California’s economy is diverse, and the state’s prosperity is tied to exports and imports of both goods and services by California-based companies, to exports and imports through California’s transportation gateways, and to movement of human and capital resources.
Although trade is a nationally determined policy issue, its impact on California is immense. Trade offers the opportunity to expand the role of California’s exports. In its broadest terms, trade can literally feed the world and raise the living standards of those around us.
The U.S. Department of Commerce reported that in 2019, California exported $173.3 billion to 229 foreign economies.

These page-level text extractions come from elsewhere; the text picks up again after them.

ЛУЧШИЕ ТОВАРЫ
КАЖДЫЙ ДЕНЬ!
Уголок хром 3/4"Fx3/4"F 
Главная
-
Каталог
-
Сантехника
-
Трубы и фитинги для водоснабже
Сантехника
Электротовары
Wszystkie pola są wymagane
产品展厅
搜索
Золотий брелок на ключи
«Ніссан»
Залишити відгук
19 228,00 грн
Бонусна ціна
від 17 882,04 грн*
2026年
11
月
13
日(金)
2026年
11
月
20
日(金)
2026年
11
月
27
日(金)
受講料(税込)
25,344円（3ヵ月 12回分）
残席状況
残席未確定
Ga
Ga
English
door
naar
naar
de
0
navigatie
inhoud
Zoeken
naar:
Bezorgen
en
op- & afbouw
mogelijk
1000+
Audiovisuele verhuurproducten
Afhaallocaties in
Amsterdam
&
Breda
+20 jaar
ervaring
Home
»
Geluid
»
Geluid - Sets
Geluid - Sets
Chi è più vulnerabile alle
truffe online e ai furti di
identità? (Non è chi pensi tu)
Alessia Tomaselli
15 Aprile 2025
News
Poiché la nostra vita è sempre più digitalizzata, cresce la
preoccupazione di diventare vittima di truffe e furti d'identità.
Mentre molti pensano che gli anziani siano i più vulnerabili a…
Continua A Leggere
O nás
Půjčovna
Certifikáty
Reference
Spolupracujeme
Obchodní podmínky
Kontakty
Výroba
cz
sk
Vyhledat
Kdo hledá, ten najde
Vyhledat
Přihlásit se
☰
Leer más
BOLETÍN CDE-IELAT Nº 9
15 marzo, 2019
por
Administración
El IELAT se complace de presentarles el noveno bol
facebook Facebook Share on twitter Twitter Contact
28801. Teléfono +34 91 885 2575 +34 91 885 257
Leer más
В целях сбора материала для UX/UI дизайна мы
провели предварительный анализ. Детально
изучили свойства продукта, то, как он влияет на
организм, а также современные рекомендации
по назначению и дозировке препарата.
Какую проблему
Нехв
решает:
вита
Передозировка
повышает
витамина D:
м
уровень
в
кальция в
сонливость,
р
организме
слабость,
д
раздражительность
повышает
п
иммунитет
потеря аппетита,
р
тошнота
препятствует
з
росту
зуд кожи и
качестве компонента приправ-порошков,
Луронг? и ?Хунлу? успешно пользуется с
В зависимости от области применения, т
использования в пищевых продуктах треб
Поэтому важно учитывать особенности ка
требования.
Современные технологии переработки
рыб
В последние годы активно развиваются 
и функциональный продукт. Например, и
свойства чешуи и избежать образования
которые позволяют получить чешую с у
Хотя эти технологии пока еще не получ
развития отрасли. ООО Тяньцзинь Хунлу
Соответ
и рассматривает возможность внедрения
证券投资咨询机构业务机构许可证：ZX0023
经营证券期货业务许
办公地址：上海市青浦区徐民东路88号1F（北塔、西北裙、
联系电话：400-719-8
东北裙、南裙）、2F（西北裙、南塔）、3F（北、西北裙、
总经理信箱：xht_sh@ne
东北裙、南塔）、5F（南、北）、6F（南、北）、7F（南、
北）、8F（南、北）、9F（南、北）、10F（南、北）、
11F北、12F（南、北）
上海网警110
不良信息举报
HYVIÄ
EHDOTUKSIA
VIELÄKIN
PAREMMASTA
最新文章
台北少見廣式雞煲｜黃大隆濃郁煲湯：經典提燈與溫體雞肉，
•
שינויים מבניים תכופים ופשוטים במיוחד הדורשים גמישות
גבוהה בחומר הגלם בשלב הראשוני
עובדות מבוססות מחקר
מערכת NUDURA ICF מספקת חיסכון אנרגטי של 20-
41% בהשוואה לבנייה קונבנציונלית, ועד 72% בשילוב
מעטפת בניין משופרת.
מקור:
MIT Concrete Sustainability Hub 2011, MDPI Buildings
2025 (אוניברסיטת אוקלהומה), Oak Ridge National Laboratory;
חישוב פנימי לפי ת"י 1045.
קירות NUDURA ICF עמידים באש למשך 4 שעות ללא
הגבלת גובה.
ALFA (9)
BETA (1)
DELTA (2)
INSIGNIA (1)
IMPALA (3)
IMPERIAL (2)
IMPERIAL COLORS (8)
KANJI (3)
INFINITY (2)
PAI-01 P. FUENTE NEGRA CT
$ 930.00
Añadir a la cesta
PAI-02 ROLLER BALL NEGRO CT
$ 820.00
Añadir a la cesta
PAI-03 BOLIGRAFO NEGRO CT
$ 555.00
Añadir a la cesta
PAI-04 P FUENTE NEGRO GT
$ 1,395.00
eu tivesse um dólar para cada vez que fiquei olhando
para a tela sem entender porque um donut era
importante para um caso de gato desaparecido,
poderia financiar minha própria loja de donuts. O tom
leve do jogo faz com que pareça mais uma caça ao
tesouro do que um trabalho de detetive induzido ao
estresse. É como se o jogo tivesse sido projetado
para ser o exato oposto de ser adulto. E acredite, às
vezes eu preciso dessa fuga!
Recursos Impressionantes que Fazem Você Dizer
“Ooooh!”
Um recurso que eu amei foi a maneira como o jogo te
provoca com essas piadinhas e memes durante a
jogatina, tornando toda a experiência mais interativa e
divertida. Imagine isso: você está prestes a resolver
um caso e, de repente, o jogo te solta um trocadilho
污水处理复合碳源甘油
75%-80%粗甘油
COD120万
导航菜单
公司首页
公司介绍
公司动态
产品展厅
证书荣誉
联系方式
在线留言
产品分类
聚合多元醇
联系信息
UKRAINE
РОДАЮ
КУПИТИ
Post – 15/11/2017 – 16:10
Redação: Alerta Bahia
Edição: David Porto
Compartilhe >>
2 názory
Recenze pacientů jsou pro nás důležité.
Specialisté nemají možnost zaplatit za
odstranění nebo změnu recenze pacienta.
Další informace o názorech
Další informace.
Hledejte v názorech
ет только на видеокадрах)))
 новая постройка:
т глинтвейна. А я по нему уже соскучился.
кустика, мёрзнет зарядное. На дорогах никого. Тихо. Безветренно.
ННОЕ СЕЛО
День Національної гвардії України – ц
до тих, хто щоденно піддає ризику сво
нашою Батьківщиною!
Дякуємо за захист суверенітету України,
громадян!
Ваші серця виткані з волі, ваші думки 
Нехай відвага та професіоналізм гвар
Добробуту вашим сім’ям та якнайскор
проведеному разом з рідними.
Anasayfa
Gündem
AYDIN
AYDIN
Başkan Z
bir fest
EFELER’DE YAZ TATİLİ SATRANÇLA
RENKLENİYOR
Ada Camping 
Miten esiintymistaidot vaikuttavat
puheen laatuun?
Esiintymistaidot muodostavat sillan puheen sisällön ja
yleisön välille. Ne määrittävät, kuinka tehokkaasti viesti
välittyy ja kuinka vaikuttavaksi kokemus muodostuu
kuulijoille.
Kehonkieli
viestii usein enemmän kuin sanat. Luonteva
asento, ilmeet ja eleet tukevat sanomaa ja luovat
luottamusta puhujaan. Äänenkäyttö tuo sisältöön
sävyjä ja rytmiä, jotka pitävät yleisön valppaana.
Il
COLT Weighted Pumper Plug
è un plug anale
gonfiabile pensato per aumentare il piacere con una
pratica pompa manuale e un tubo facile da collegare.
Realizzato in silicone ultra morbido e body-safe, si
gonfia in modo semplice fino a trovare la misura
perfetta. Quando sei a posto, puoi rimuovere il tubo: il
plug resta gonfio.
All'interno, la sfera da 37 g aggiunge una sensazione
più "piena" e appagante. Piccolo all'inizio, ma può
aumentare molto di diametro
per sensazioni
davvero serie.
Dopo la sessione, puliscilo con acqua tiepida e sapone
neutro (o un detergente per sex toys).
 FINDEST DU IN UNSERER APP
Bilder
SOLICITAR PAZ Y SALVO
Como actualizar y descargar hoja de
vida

California’s top export markets are Mexico, Canada, China, Japan and South Korea. California maintained its perennial position as a top exporting state and as the number one state in two-way trade.
In 2019, exports to markets with free trade agreements (FTA) accounted for almost 40% of California exports. Since 2007, exports from California to FTA markets have grown by more than 25%. California exports to FTA partners totaled $68.44 billion in 2019. (ITA)
Exports from California accounted for 10.5% of total U.S. exports in 2019. The state’s exports translate into high-paying jobs for more than 1 million Californians. International trade, including exports and imports, supports nearly 5 million California jobs–nearing 1 in 4 jobs.
The California Chamber of Commerce supports expansion of international trade and investment, fair and equitable market access for California products abroad, and elimination of disincentives that impede the international competitiveness of California business.